Со всей моей любовью, Ингрид».

Европейские гастроли семейства Росселлини продолжались до весны 1955 года и прерывались дважды для съемок фильмов. Первый из них — «Жанна д’Арк на костре» — должен был увековечить ораторию Клоделя и Онеггера. Но у Роберто возникли колоссальные трудности, связанные с выходом картины на экран, и в конце концов фильм не окупился. На студии «Минерва филм продакшн» Роберто снял картину «Страх». Финансировала эту работу Германия, съемки проходили в Мюнхене.

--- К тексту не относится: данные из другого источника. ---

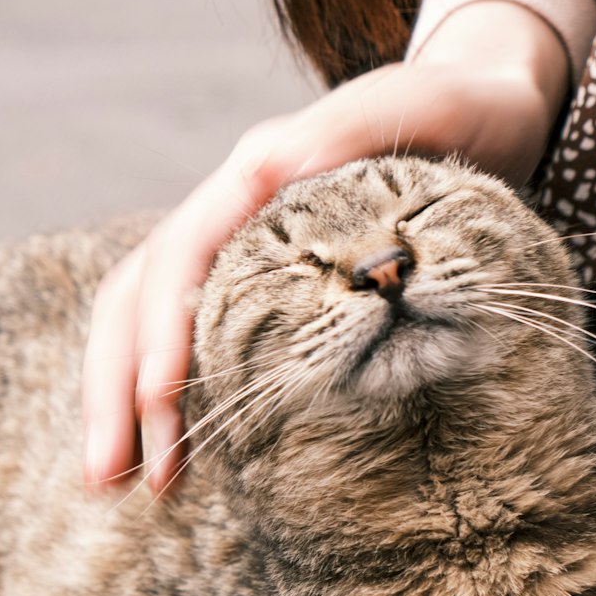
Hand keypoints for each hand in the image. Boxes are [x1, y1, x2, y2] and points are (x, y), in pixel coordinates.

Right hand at [82, 0, 567, 494]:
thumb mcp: (421, 108)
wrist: (489, 113)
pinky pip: (192, 347)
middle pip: (137, 302)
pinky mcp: (256, 290)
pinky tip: (171, 461)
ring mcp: (236, 255)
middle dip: (115, 390)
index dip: (160, 332)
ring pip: (148, 330)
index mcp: (252, 175)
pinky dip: (169, 405)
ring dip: (123, 407)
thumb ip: (348, 129)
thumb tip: (268, 166)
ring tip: (115, 486)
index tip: (158, 405)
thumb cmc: (463, 112)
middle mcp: (229, 214)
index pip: (177, 256)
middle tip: (106, 480)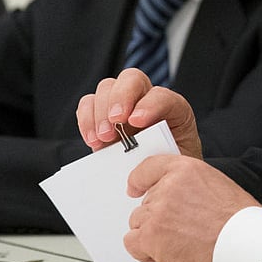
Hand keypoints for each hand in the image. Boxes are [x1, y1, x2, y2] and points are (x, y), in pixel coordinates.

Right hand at [76, 68, 202, 157]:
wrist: (156, 182)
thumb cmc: (168, 169)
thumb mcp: (175, 165)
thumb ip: (165, 156)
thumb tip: (149, 158)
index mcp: (174, 110)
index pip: (163, 96)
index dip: (150, 104)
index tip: (137, 121)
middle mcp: (147, 101)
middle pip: (132, 79)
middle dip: (121, 97)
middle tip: (116, 121)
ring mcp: (123, 107)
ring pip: (107, 87)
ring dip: (101, 111)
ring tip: (103, 138)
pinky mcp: (101, 117)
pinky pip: (88, 104)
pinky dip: (86, 119)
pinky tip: (93, 140)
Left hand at [124, 154, 260, 261]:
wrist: (241, 242)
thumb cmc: (238, 220)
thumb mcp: (217, 186)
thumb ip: (191, 187)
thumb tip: (180, 199)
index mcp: (186, 170)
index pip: (150, 167)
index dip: (140, 179)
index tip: (135, 187)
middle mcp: (169, 186)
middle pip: (146, 201)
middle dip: (158, 216)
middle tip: (180, 228)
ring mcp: (158, 211)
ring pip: (138, 222)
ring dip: (152, 233)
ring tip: (176, 241)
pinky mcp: (151, 235)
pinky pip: (132, 242)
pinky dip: (144, 249)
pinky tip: (163, 252)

Помню, что «Страх» давался нам тяжело, потому что рядом были дети, кроме того, мы делали сразу два языковых варианта: немецкий и английский. И потом, нелегко было, наверное, скрыть мои истинные чувства. Меня всегда немного обижало, что Роберто не разрешал мне работать с другими режиссерами. Ведь существовали замечательные итальянские постановщики — Дзеффирелли, Феллини, Висконти, Де Сика, — все они хотели работать со мной, а я с ними. Они возмущались, что Роберто не дает мне сниматься у них. Но, как считал Роберто, я была его собственностью.

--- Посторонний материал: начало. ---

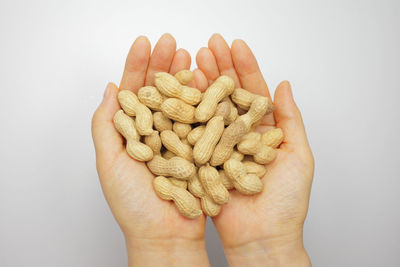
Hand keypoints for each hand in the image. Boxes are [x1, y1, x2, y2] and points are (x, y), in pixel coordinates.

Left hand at [91, 34, 209, 266]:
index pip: (133, 93)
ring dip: (185, 78)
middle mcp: (156, 132)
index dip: (137, 67)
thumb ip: (105, 126)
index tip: (143, 43)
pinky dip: (204, 102)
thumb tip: (109, 89)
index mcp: (132, 133)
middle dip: (163, 66)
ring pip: (182, 103)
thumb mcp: (109, 163)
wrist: (167, 236)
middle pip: (159, 92)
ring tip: (190, 56)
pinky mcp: (200, 150)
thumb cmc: (134, 206)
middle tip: (171, 42)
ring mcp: (179, 140)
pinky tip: (206, 83)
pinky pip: (202, 123)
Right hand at [195, 34, 313, 265]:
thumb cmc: (286, 202)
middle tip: (209, 45)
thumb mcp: (299, 156)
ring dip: (201, 85)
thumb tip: (284, 84)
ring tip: (192, 61)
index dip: (245, 68)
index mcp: (263, 131)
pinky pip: (195, 136)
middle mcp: (239, 135)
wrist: (261, 237)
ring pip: (209, 110)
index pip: (253, 92)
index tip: (234, 45)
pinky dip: (188, 114)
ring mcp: (219, 147)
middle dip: (219, 69)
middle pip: (228, 96)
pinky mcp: (202, 162)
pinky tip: (181, 93)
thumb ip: (290, 120)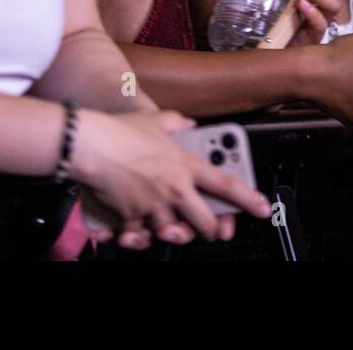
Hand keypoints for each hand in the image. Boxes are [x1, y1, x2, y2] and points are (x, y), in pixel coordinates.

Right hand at [71, 108, 270, 249]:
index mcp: (186, 165)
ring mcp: (153, 206)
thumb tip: (188, 122)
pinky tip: (134, 227)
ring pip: (172, 232)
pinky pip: (140, 234)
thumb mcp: (156, 119)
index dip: (248, 199)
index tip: (262, 208)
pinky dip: (138, 234)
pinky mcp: (130, 217)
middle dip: (209, 228)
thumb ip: (177, 122)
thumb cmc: (122, 130)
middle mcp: (174, 189)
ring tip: (168, 226)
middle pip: (204, 222)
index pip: (226, 185)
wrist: (90, 144)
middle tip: (210, 227)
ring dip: (172, 232)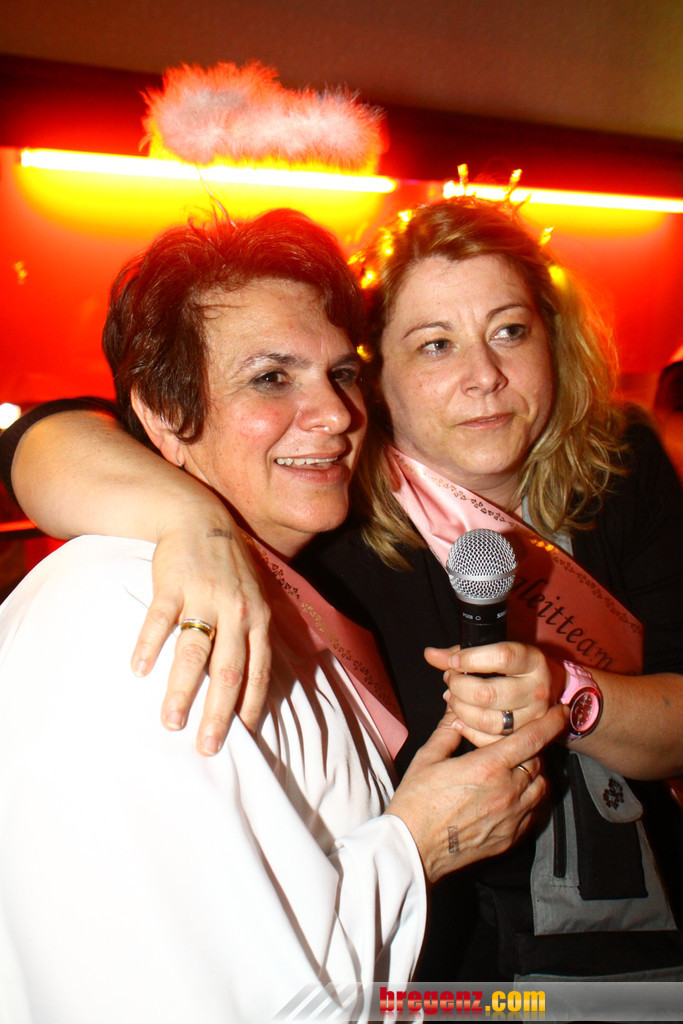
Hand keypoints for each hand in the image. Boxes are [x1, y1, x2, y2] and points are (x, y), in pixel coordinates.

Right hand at [131, 503, 271, 753]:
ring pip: (194, 651)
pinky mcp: (173, 584)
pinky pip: (160, 619)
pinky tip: (140, 669)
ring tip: (170, 722)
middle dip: (218, 712)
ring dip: (181, 690)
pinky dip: (149, 645)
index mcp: (257, 619)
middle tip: (207, 747)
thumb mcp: (252, 599)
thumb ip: (251, 638)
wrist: (200, 520)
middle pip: (229, 670)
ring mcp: (204, 597)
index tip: (243, 738)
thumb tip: (249, 689)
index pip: (258, 670)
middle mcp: (236, 611)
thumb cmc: (228, 569)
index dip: (252, 705)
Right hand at [386, 704, 567, 882]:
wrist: (413, 848)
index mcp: (488, 767)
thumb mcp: (428, 758)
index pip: (531, 739)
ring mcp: (512, 818)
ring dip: (535, 774)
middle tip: (520, 742)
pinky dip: (531, 800)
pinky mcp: (510, 838)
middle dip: (533, 748)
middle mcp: (507, 791)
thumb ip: (447, 730)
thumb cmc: (416, 801)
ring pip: (542, 788)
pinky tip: (514, 796)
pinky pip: (534, 814)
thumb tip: (456, 710)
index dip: (550, 722)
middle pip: (538, 762)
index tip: (561, 712)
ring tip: (518, 768)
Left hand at [425, 642, 565, 747]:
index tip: (454, 661)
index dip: (471, 659)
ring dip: (460, 710)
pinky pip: (490, 740)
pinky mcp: (524, 737)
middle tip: (451, 682)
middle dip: (460, 687)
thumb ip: (463, 653)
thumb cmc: (515, 666)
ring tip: (452, 699)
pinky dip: (468, 730)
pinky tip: (458, 719)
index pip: (501, 657)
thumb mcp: (496, 651)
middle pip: (488, 693)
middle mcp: (536, 690)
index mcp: (533, 661)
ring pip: (487, 720)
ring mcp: (533, 717)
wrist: (549, 687)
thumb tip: (431, 654)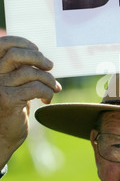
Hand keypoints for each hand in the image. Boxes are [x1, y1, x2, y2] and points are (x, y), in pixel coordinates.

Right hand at [0, 35, 60, 165]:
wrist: (2, 138)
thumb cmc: (11, 110)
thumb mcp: (14, 84)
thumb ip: (20, 69)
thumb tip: (42, 56)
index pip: (3, 44)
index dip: (23, 43)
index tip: (37, 50)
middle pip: (16, 54)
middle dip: (38, 58)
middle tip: (49, 67)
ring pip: (31, 72)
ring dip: (48, 79)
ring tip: (53, 88)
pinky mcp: (8, 101)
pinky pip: (36, 88)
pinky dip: (47, 91)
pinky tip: (47, 99)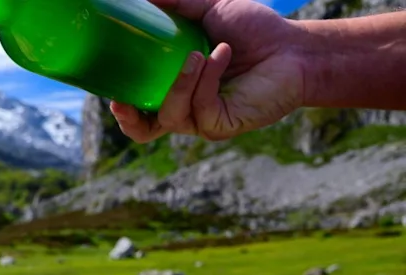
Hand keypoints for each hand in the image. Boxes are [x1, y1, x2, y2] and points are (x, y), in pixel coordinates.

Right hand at [110, 0, 307, 142]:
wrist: (294, 47)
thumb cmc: (253, 32)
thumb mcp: (207, 10)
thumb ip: (175, 4)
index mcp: (174, 91)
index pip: (139, 112)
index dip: (121, 110)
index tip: (111, 94)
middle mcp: (186, 110)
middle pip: (144, 132)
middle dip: (129, 120)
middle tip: (122, 101)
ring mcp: (203, 120)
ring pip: (171, 115)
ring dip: (179, 83)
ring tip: (197, 53)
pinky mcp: (223, 124)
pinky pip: (201, 107)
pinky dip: (207, 78)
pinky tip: (221, 54)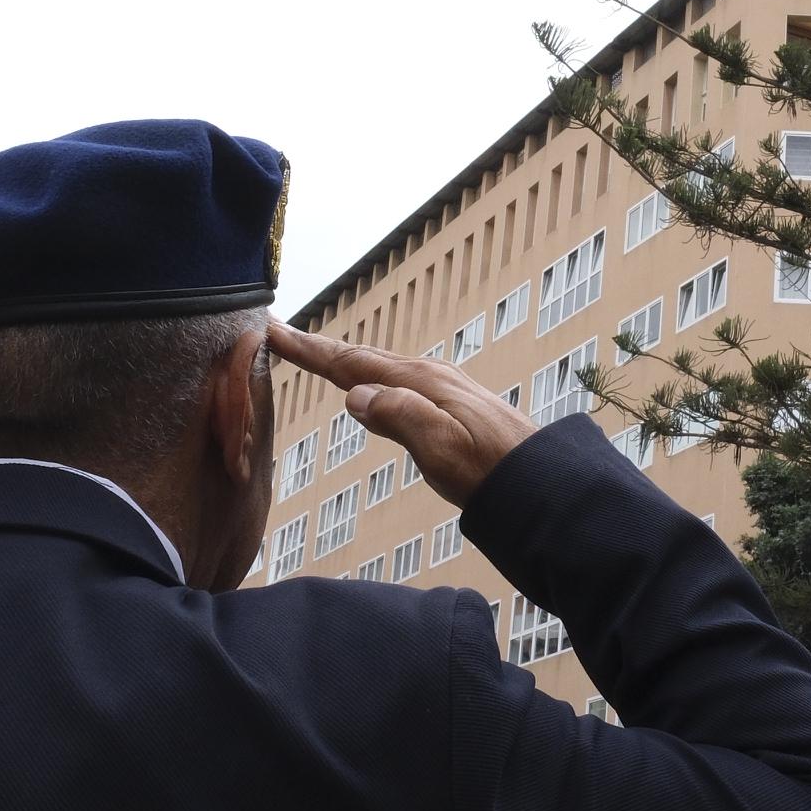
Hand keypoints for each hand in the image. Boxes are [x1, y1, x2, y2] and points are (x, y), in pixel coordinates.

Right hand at [269, 322, 531, 502]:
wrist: (538, 479)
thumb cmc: (489, 468)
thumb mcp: (440, 447)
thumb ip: (399, 417)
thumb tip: (354, 396)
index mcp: (419, 383)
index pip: (351, 362)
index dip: (309, 349)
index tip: (272, 331)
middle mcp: (426, 377)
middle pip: (361, 357)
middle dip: (318, 346)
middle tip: (278, 334)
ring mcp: (438, 389)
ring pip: (378, 368)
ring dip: (342, 360)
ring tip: (312, 354)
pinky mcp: (447, 405)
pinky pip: (394, 382)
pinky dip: (368, 376)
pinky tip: (368, 387)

Сам Роберто не мог работать ни с одной из актрис, кроме Анны Маньяни. Может быть, потому что они принадлежали к одному типу людей и представляли вместе хорошую смесь. Мы этим не обладали. Мир не принимал меня такой, какой показывал меня Росселлини, поэтому ничего не получалось. Чего он хотел от международной звезды? Ничего. Он не знал, как для меня писать. К тому времени мы оба уже понимали это, но избегали разговоров на эту тему. Между нами вырастало молчание. Я не осмеливалась ничего говорить, чтобы не задеть его чувства. Вполне возможно, он совершенно нормально отнесся бы ко всему, что я ни скажу. Хотя, может быть, от чувства неуверенности закатил бы грандиозную сцену. Он обожал сражаться. А помимо неладов в нашей артистической жизни меня очень беспокоили наши все растущие долги.

Матиас Виман — немецкий актер, игравший моего мужа в «Страхе», — чувствовал мое недовольство и однажды очень спокойно сказал мне: «Ты разрываешься на части. Если так будет продолжаться, ты сойдешь с ума. Почему ты не оставишь Роберто?»

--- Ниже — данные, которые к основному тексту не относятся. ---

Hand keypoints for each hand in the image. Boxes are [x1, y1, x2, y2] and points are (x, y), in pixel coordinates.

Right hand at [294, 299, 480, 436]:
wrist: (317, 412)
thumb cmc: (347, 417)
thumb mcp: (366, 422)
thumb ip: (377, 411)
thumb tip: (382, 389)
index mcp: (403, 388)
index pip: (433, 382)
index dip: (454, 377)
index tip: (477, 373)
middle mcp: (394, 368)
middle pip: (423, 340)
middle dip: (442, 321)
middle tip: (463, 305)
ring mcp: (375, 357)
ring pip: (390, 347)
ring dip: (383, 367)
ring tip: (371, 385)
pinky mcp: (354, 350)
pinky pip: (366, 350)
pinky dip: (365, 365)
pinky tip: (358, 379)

Я изумленно уставилась на него. Оставить Роберто? «Как же я могу это сделать? — спросила я. — Это невозможно». Так оно и было.

Очевидно, «Страх» хорошо запомнился публике только потому, что подвергся жесточайшей критике со стороны Анджело Солми, одного из самых уважаемых критиков журнала «Огги» в Италии. «Роберто и Ингрид, — писал он, — нужно или коренным образом изменить стиль работы, или, в лучшем случае, достойно уйти со сцены. «Страх» — это та пропасть, которая может поглотить Бергман и Росселлини не потому, что этот фильм хуже всего того, что было сделано ими вместе, но просто потому, что полдюжины фильмов с негативными результатами доказали несостоятельность этой пары в создании чего-либо достойного внимания публики и критики. Когда-то в прошлом мисс Бергман была «Звездой номер один» и счастливой соперницей Греты Гарбо. В последних фильмах она являет только тень самой себя».